● Page text
== == ==

The Inference of Friendly Communicative Atmosphere Created by Geometric Shapes

Introduction

When children play with dolls, they can pretend that dolls are talking to one another by having them lean forward towards each other, even if the joints in their arms and legs do not move. Furthermore, using the angle or timing of the tilt, children can show that the dolls are getting along or fighting. This action is not just limited to dolls; children can also personify simple objects, such as spoons and pencils, and create a friendly/antagonistic atmosphere between them. Therefore, it is believed that humans have a special capacity to both express and comprehend a friendly/antagonistic atmosphere, even if this atmosphere is created by geometric shapes.

Many previous studies have used geometric shapes to explore the social responses, such as causality, animacy, intention, and desires, that can be inferred by individuals from the movements of such shapes (Gao & Scholl, 2011; Heider & Simmel, 1944; McAleer & Love, 2013; Michotte, 1963; Scholl & Tremoulet, 2000; Tremoulet & Feldman, 2000); however, inferring a friendly/antagonistic atmosphere using geometric shapes has not yet been studied well. Zumthor (2006) and Böhme (1993, 1995, 2005) conducted theoretical analyses of atmosphere in terms of physical materials (i.e., spaces or locations among buildings or objects). However, it is still unknown how individuals infer friendly/antagonistic communicative atmospheres and what particular elements are used in this inference. Our study aimed to deepen our understanding of atmosphere perception and reveal the mechanism of inference of friendly/antagonistic atmosphere using geometric shapes.

== == ==

● Actions to take
- A) From the introduction about geometric shapes and friendly atmosphere, pull out everything from "Introduction" down to "by geometric shapes.", word for word.
- B) Extend the introduction on inferring a friendly or antagonistic atmosphere from geometric shapes, picking up right after its last sentence.

● Provided records
== == ==

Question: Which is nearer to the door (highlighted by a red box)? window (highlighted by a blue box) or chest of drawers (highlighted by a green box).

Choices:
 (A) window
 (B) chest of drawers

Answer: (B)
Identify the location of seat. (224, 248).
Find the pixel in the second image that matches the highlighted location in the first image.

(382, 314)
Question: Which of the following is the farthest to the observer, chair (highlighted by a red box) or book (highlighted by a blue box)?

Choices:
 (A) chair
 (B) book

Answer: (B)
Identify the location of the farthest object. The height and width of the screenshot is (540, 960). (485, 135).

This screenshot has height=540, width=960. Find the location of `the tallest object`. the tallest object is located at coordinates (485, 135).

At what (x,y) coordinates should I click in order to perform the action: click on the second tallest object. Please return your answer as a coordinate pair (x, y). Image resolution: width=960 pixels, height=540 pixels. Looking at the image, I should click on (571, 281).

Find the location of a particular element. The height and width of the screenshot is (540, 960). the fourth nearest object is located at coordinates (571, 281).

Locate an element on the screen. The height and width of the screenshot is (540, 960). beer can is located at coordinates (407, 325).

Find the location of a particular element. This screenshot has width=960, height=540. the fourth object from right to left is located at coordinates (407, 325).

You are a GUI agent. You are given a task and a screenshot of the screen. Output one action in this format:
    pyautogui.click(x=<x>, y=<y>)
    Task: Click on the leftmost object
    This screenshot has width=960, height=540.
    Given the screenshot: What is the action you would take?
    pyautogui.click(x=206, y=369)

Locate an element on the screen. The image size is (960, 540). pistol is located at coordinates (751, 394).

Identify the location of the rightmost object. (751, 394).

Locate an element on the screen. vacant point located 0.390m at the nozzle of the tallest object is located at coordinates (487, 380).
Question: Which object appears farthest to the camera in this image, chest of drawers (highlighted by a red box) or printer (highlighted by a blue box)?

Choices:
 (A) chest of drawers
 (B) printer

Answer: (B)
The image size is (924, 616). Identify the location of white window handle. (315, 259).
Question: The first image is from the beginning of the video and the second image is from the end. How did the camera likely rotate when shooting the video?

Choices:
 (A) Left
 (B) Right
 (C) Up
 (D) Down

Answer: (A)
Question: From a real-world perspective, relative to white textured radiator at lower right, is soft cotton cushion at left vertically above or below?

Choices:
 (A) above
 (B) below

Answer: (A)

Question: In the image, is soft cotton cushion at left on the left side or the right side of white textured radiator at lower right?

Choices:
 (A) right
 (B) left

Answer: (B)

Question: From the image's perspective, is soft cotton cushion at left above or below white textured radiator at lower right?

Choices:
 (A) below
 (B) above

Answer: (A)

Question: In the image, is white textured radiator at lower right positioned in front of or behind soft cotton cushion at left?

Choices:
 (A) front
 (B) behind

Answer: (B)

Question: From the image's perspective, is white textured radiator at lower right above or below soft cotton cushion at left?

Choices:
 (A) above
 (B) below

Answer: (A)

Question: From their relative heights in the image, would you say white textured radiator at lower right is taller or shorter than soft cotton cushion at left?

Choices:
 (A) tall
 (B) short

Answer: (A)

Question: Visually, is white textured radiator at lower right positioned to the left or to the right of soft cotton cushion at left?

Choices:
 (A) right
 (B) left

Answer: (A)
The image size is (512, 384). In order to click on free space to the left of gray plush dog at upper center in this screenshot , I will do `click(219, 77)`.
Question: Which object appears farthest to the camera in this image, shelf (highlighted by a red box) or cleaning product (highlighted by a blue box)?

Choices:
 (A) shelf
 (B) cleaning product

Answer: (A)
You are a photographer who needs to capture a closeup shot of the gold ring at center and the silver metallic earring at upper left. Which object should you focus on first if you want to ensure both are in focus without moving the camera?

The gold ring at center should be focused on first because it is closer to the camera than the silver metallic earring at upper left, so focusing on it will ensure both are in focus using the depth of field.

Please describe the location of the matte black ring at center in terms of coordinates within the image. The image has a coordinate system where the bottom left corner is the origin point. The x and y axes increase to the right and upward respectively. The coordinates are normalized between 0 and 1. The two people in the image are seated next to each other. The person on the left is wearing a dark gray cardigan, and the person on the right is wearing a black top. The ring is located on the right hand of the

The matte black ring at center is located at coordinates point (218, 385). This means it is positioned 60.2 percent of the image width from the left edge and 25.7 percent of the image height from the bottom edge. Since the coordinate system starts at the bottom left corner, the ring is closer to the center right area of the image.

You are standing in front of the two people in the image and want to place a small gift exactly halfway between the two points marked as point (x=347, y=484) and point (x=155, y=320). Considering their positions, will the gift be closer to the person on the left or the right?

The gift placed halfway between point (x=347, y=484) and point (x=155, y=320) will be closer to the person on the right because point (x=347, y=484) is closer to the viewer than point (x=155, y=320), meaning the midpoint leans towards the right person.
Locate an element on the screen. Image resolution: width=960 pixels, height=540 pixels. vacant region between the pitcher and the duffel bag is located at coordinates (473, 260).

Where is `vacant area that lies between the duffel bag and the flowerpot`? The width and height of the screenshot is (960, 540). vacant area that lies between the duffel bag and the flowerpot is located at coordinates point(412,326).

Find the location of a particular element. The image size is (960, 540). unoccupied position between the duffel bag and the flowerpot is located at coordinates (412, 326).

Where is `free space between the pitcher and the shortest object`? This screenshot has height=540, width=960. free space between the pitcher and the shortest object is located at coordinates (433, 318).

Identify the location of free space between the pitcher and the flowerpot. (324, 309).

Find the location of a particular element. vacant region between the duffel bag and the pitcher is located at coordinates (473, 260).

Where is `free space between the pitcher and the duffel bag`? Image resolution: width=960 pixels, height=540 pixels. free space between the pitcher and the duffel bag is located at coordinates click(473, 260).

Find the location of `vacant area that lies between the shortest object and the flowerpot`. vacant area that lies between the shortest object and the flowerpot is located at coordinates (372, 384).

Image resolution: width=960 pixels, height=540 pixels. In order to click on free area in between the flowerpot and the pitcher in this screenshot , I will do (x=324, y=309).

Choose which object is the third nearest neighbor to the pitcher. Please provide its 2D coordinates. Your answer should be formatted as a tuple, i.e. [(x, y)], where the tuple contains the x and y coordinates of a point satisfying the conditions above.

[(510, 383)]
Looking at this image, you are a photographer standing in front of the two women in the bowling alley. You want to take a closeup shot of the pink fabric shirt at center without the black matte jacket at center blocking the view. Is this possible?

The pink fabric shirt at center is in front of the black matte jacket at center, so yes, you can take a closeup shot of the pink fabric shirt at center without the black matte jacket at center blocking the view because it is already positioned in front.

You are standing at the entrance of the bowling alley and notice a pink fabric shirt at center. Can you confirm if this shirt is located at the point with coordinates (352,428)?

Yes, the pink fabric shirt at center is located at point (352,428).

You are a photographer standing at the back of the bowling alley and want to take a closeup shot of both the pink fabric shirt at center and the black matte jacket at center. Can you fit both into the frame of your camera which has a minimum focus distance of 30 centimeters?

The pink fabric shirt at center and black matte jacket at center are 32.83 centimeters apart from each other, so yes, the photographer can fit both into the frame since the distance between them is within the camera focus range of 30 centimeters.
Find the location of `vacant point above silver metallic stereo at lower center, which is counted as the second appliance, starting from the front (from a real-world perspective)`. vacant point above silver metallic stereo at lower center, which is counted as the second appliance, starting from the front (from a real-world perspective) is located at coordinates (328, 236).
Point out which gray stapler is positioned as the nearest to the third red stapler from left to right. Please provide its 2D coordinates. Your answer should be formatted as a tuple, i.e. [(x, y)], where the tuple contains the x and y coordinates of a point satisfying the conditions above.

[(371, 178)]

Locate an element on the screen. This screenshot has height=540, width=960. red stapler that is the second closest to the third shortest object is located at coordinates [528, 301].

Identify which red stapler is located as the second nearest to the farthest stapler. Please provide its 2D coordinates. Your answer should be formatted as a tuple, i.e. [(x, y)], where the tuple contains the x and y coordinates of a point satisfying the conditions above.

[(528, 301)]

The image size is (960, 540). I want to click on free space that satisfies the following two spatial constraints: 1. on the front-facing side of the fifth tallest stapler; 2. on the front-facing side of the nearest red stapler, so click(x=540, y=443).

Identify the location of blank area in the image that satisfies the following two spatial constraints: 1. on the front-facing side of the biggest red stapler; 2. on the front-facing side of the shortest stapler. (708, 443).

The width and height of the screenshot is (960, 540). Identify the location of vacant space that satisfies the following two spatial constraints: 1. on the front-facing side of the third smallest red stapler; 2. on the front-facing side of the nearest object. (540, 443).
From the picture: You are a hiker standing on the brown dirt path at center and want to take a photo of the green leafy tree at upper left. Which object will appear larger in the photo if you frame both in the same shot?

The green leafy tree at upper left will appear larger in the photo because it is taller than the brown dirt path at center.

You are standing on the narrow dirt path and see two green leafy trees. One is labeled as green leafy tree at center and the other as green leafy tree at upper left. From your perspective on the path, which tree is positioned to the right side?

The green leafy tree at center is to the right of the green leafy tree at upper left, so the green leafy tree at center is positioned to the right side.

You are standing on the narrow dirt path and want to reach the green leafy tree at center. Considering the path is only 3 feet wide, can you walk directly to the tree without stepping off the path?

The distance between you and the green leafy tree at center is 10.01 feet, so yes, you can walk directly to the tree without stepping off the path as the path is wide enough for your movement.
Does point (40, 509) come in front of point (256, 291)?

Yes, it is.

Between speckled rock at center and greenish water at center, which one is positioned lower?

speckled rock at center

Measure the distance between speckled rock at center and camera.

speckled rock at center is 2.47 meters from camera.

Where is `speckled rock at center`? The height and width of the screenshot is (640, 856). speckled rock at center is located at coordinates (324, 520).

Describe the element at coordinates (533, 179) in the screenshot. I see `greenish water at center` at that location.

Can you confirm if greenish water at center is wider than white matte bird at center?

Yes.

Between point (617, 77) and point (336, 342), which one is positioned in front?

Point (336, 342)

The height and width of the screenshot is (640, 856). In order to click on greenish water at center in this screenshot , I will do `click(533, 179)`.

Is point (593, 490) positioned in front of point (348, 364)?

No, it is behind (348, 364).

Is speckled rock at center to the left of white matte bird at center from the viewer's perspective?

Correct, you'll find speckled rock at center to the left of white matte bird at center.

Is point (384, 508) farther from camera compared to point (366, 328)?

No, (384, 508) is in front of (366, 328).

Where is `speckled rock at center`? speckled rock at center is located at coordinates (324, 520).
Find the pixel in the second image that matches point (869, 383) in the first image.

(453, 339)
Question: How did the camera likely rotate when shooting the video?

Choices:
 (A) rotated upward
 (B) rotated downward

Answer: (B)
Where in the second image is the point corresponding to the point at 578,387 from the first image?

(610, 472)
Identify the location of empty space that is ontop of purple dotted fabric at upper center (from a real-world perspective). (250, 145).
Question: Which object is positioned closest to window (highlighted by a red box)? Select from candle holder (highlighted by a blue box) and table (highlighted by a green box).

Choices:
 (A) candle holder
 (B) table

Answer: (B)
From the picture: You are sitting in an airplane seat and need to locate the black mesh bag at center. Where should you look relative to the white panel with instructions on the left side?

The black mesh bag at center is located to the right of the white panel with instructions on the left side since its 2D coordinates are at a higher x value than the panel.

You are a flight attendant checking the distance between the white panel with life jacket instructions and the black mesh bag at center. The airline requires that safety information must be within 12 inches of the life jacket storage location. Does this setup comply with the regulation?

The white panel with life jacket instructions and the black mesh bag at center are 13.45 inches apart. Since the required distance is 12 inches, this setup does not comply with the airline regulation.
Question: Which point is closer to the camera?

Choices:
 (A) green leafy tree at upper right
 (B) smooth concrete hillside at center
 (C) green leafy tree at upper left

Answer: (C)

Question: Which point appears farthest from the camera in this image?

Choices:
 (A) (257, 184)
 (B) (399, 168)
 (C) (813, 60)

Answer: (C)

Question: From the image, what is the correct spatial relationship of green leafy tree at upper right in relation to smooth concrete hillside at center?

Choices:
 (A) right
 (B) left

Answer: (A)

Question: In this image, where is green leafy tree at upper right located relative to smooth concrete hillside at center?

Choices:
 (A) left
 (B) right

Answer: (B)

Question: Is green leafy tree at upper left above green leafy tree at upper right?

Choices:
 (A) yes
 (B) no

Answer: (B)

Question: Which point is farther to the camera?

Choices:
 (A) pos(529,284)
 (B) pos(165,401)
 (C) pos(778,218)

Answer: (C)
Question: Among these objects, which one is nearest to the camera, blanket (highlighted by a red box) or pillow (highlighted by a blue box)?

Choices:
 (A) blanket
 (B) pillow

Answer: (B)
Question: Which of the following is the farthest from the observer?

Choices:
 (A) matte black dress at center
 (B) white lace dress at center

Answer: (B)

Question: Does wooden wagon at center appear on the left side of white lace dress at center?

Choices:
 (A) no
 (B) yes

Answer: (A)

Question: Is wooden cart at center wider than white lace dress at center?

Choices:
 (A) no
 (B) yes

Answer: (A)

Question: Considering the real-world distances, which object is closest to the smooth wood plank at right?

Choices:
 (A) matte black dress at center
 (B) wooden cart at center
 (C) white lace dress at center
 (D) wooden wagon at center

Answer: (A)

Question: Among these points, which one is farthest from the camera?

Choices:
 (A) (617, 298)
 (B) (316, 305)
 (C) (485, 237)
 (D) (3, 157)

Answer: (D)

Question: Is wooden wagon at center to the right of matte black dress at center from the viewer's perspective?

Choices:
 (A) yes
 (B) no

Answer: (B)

== == ==

● The answers
- A)
Introduction

When children play with dolls, they can pretend that dolls are talking to one another by having them lean forward towards each other, even if the joints in their arms and legs do not move. Furthermore, using the angle or timing of the tilt, children can show that the dolls are getting along or fighting. This action is not just limited to dolls; children can also personify simple objects, such as spoons and pencils, and create a friendly/antagonistic atmosphere between them. Therefore, it is believed that humans have a special capacity to both express and comprehend a friendly/antagonistic atmosphere, even if this atmosphere is created by geometric shapes.

- B)
Previous studies have mainly focused on trajectory to examine the inference of causality, animacy, and so on. In one of the earliest of such studies, Heider and Simmel (1944) revealed that humans can interpret social relationships based on the trajectories of abstract geometric shapes. McAleer and Love (2013) extracted the trajectory from the actual movement (chasing, fighting, following, etc.) of two persons using computer vision and investigated individuals’ inferences from the extracted trajectories applied to two geometric shapes. Kuhlmeier, Wynn, and Bloom (2004) studied the social perception of helping and hindering behavior using geometric shapes such as triangles, squares, and circles representing eyes and a nose. Gao and Scholl (2011) examined the inference of chasing behavior in terms of how one of two circles approached the other. Gao, McCarthy, and Scholl (2010) and Scholl and Gao (2013) studied what they named the “wolfpack effect,” which refers to how the trajectory and orientation of darts aiming continually toward a target were interpreted as chasing behavior. However, trajectory was not considered relevant for the study of friendly/antagonistic atmosphere, as suggested by children expressing a friendly atmosphere by having dolls tilt toward one another while remaining in the same positions. Therefore, the novelty of the current study lies in examining the expressions of shapes while their positions remain the same.

Furthermore, this study focused on the observation of synchronous movement of geometric shapes to infer a friendly/antagonistic atmosphere. Previous studies reported that synchronization of body postures in a conversation raised affinity between participants and enhanced feelings of empathy and bonding towards each other (Bates, 1975; Chartrand & Bargh, 1999; LaFrance & Broadbent, 1976; Nagaoka, Komori, & Yoshikawa, 2007; Stel & Vonk, 2010). These past studies considered how individuals perceive friendliness in their experience, for instance, as participants in a conversation; however, no research has been conducted on how friendliness can be inferred from the observation of synchronous movements or using geometric shapes. We hypothesized that synchronous movement will influence individuals’ inference of friendly/antagonistic atmosphere and designed coincident and incoincident movements of the geometric shapes to investigate this influence.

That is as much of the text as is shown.